Start of Block

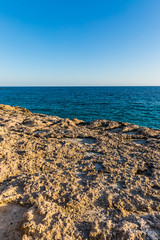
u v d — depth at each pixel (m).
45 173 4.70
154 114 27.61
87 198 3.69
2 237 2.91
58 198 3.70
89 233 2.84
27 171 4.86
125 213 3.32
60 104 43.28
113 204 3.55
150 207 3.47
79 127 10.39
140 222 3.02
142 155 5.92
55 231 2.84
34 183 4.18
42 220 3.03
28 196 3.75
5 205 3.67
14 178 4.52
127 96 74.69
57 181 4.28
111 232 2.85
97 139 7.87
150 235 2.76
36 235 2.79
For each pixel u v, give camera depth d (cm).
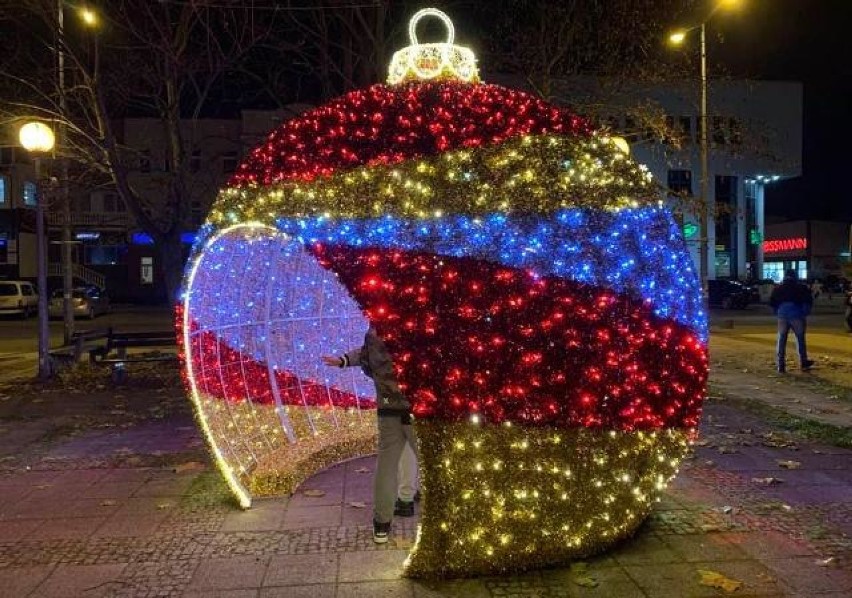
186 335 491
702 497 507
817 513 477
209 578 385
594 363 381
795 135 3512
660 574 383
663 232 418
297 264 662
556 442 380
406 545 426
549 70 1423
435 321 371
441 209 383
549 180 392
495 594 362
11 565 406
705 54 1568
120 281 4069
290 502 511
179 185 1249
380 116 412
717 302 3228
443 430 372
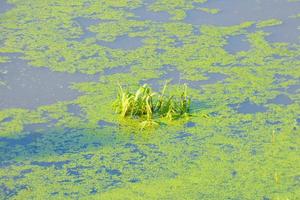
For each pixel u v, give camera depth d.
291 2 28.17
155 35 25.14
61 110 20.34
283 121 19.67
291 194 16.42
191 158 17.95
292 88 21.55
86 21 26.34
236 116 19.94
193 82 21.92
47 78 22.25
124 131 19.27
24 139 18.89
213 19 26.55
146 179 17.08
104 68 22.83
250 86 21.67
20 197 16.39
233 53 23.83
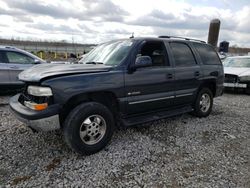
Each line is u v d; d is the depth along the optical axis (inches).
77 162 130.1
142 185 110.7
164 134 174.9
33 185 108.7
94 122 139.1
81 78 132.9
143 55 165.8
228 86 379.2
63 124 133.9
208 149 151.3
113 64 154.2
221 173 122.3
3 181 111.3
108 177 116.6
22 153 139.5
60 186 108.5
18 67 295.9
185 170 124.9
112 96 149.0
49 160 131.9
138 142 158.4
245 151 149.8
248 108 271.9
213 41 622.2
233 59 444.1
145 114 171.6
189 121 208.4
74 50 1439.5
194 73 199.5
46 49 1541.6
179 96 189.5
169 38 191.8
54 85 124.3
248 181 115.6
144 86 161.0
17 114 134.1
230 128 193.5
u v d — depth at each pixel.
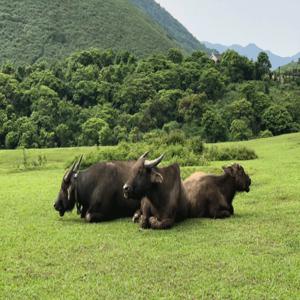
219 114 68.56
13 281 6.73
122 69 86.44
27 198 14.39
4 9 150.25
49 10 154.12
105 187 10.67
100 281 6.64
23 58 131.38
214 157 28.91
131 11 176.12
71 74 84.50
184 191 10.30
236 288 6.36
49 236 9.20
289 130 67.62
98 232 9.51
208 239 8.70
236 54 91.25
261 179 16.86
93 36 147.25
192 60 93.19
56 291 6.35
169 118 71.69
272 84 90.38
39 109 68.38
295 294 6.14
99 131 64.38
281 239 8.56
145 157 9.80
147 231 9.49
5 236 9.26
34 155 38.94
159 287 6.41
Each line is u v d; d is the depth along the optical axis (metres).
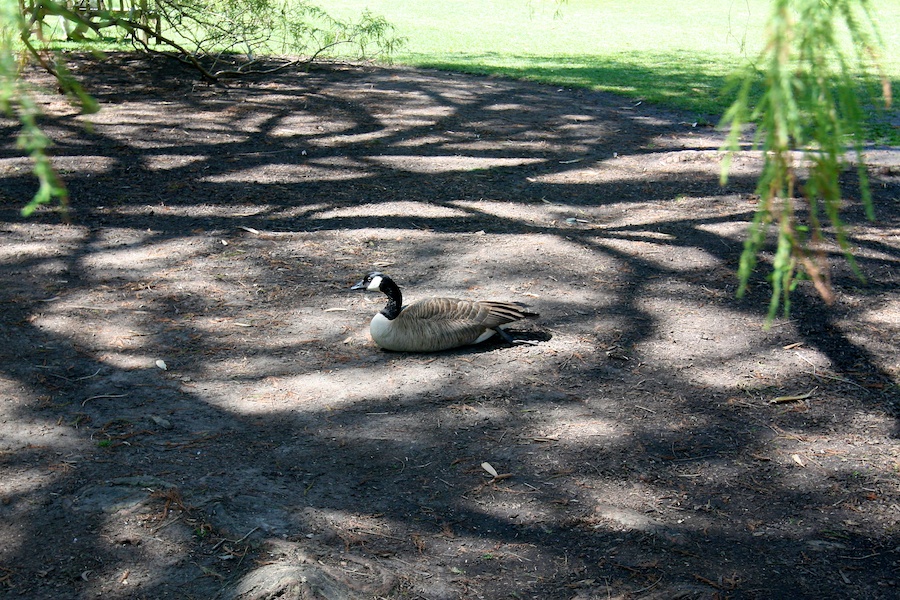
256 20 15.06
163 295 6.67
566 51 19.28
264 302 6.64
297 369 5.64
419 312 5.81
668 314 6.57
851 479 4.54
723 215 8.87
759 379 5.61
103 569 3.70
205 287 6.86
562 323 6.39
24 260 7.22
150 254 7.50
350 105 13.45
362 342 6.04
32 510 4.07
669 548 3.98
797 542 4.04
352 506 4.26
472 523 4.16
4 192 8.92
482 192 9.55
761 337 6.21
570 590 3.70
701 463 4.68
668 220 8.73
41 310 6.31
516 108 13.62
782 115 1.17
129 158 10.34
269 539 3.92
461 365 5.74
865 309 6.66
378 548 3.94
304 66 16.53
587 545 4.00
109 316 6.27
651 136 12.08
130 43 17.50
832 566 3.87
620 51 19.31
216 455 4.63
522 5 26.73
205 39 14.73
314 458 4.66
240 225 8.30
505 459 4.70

End of Block

Problem to work on ▸ Give again, exactly as written above, each line from the one that has "57 181 4.28" to the one that has "120 281 4069", both included; omit the pictures.

Answer space ▸
57 181 4.28
111 232 2.85
97 139 7.87
150 235 2.76
36 235 2.79
For each pixel u v, give camera depth d (cm).
186 335 491
702 497 507
817 513 477
209 578 385
594 363 381
795 135 3512
660 574 383
663 232 418
297 264 662
556 442 380
406 545 426
549 70 1423
435 321 371
441 209 383
549 180 392
495 594 362
11 565 406
705 54 1568
120 281 4069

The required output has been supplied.